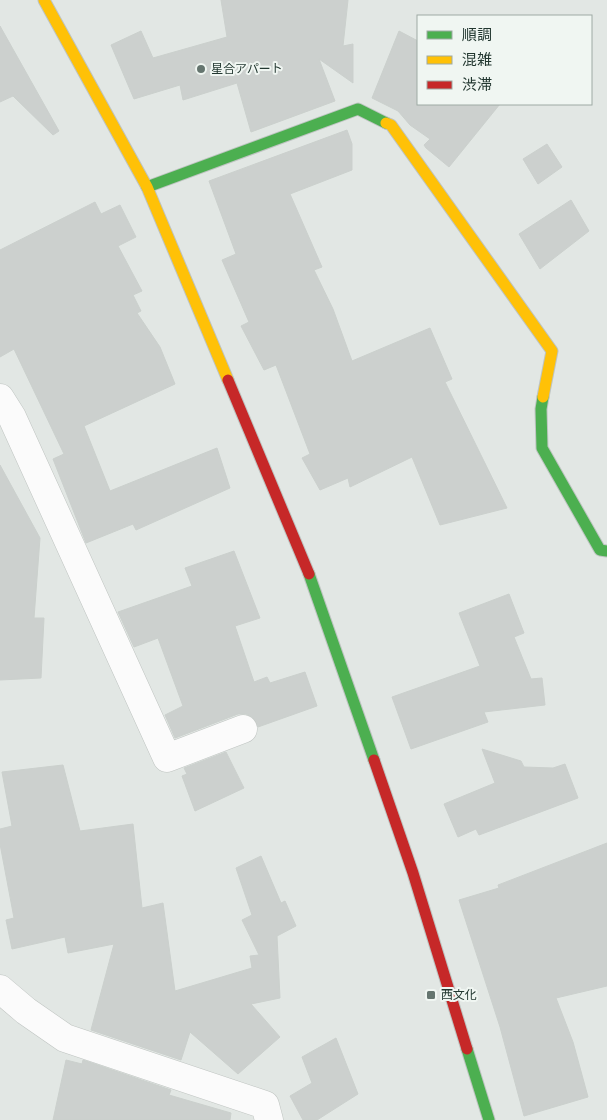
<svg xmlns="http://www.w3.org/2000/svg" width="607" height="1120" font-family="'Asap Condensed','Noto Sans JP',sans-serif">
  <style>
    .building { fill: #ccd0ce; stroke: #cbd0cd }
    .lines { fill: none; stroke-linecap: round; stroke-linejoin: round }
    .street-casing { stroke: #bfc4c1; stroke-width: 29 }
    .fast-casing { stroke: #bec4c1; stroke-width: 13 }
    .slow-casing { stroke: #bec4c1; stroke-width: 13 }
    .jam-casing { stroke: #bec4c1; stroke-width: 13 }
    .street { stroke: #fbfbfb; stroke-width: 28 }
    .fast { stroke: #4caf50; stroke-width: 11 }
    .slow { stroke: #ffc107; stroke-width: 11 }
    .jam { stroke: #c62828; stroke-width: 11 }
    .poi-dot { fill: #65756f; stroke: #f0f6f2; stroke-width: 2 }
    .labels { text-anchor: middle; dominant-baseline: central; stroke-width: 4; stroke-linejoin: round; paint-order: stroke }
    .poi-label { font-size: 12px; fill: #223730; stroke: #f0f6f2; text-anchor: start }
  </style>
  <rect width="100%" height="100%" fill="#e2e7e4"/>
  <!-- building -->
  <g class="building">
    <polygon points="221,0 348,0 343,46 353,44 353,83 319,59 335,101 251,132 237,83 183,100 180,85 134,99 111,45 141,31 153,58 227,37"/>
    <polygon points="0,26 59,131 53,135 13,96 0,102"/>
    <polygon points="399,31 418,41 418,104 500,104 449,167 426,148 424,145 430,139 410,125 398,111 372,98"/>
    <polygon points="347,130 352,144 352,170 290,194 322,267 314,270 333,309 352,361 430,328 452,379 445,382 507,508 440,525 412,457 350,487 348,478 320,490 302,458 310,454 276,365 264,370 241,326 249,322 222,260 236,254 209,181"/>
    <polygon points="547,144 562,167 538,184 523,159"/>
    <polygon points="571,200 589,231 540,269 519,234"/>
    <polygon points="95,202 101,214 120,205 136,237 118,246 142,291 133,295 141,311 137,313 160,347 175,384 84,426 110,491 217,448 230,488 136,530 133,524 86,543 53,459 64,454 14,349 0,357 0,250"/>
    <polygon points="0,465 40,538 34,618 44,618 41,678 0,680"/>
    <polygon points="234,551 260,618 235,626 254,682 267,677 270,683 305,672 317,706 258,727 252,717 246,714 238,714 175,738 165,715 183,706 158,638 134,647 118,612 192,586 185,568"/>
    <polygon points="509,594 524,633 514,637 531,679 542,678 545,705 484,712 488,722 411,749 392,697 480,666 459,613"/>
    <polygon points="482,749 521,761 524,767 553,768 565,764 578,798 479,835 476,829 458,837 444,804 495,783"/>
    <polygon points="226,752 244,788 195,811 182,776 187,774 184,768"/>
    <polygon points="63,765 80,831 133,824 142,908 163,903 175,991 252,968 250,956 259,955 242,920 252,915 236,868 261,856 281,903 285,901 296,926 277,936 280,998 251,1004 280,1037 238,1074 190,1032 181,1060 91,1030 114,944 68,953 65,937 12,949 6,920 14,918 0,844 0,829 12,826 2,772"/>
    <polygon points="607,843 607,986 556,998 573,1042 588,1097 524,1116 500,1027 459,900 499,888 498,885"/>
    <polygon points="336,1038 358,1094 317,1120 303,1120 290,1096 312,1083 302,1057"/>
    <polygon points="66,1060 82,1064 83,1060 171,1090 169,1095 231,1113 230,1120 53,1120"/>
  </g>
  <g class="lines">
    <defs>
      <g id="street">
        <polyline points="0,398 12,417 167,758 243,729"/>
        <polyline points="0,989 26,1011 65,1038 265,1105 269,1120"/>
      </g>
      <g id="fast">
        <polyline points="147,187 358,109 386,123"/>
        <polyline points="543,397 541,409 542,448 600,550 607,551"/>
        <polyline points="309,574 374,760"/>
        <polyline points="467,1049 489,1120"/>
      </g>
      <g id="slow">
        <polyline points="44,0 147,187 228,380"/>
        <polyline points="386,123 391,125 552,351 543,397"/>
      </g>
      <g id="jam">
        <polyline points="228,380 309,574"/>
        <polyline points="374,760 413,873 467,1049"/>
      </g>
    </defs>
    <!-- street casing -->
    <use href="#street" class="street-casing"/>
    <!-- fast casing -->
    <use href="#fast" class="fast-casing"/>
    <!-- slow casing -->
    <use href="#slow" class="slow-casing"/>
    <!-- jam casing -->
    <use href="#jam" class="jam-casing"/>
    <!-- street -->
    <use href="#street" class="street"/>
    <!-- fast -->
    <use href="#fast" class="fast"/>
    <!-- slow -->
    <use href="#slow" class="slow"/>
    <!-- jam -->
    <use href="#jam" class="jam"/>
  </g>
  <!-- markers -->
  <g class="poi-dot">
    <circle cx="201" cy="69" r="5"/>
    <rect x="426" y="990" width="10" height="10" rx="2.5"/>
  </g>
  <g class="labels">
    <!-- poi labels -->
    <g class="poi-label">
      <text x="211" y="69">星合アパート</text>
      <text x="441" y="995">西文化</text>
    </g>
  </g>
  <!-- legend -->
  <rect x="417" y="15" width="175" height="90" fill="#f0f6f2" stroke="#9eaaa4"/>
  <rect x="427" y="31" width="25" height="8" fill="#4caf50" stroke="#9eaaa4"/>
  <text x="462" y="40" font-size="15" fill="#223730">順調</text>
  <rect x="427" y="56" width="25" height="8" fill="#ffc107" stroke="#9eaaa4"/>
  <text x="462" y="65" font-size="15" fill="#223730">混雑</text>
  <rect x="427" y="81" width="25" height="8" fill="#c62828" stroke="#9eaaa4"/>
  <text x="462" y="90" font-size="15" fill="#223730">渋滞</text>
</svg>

PROMPT: For each line of the data that has the word "linejoin", report that line.

RESULT OF THE EXERCISE:
    .lines { fill: none; stroke-linecap: round; stroke-linejoin: round }
    .labels { text-anchor: middle; dominant-baseline: central; stroke-width: 4; stroke-linejoin: round; paint-order: stroke }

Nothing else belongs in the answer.